Certains principes sont généralement admis. Fixés par je ne sais qui et retenus par nous, aveuglement, spontanément, lâchement, ils constituent notre censure sociale et décident, catégoriquement, ce qui est normal et ce qui ne l’est pas. Comme ça, automatiquement, aux yeux de tous, par ce processus classique voire archaïque, nous devenons tantôt rebelles donc en marge de la société et tantôt conformes, donc acceptés.

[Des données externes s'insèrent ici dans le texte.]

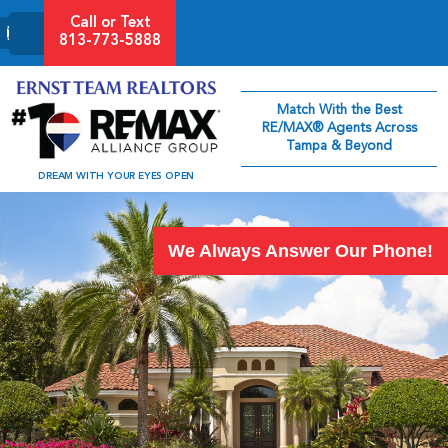
Call or Text
813-773-5888
Match With the Best
RE/MAX® Agents Across
Tampa & Beyond
DREAM WITH YOUR EYES OPEN
We Always Answer Our Phone!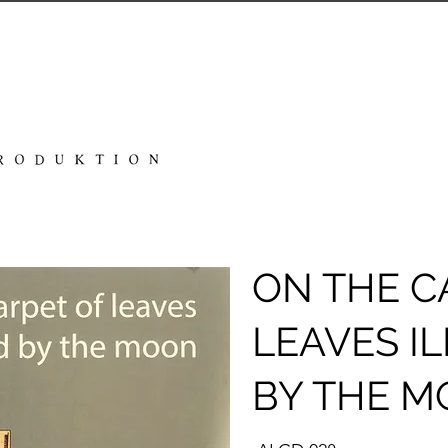
ON THE C
LEAVES I
BY THE 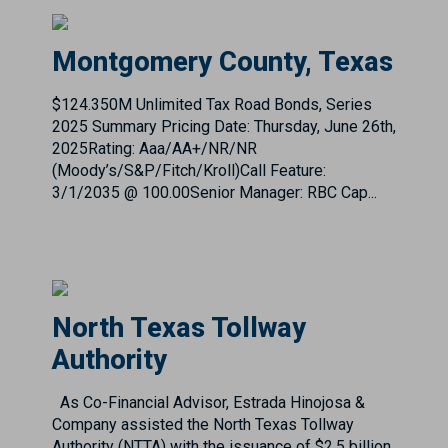
$124.350M Unlimited Tax Road Bonds, Series
2025 Summary Pricing Date: Thursday, June 26th,
2025Rating: Aaa/AA+/NR/NR
(Moody’s/S&P/Fitch/Kroll)Call Feature:
3/1/2035 @ 100.00Senior Manager: RBC Cap...
North Texas Tollway
Authority
As Co-Financial Advisor, Estrada Hinojosa &
Company assisted the North Texas Tollway
Authority (NTTA) with the issuance of $2.5 billion
System Revenue and Refunding Bonds, Series
2017A and ...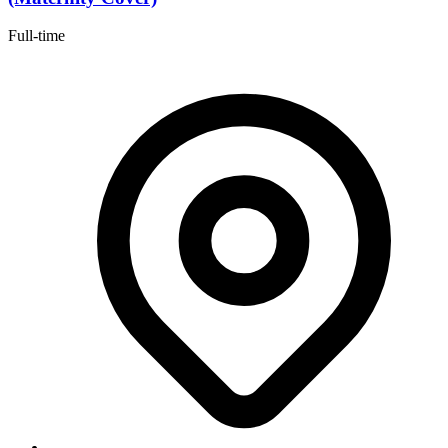
Full-time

Certaines personnes profitent de leurs titres pour agir dans un sens déterminé et échapper à la critique : ce qui est permis au roi ne l’est pas forcément au pauvre citoyen du coin. Pouvoir, argent ou influence sociale permettent de diverger aux normes et ramener le délinquant au statut de bon citoyen. Un homme politique se permet de violer la loi, l’ayant lui-même créée. Un prof se permet d’arriver en retard se prévalant du fait que la ponctualité ne s’applique qu’aux élèves. Une femme casée échappe rarement à la sanction sévère du jugement d’immoralité, affichant la pancarte de non célibataire.

En réalité, agir sans titre nécessite beaucoup plus d’efforts, de la témérité et surtout de l’audace. Car une femme amoureuse qui se permet de se lancer dans une aventure avec l’homme qu’elle aime est bien plus morale que celle qui se cache derrière sa relation pour agir en toute indécence.

Le titre ne justifie pas les moyens. Et la carence du titre n’est pas en soi une cause de jugement. Tout est dans le sentiment.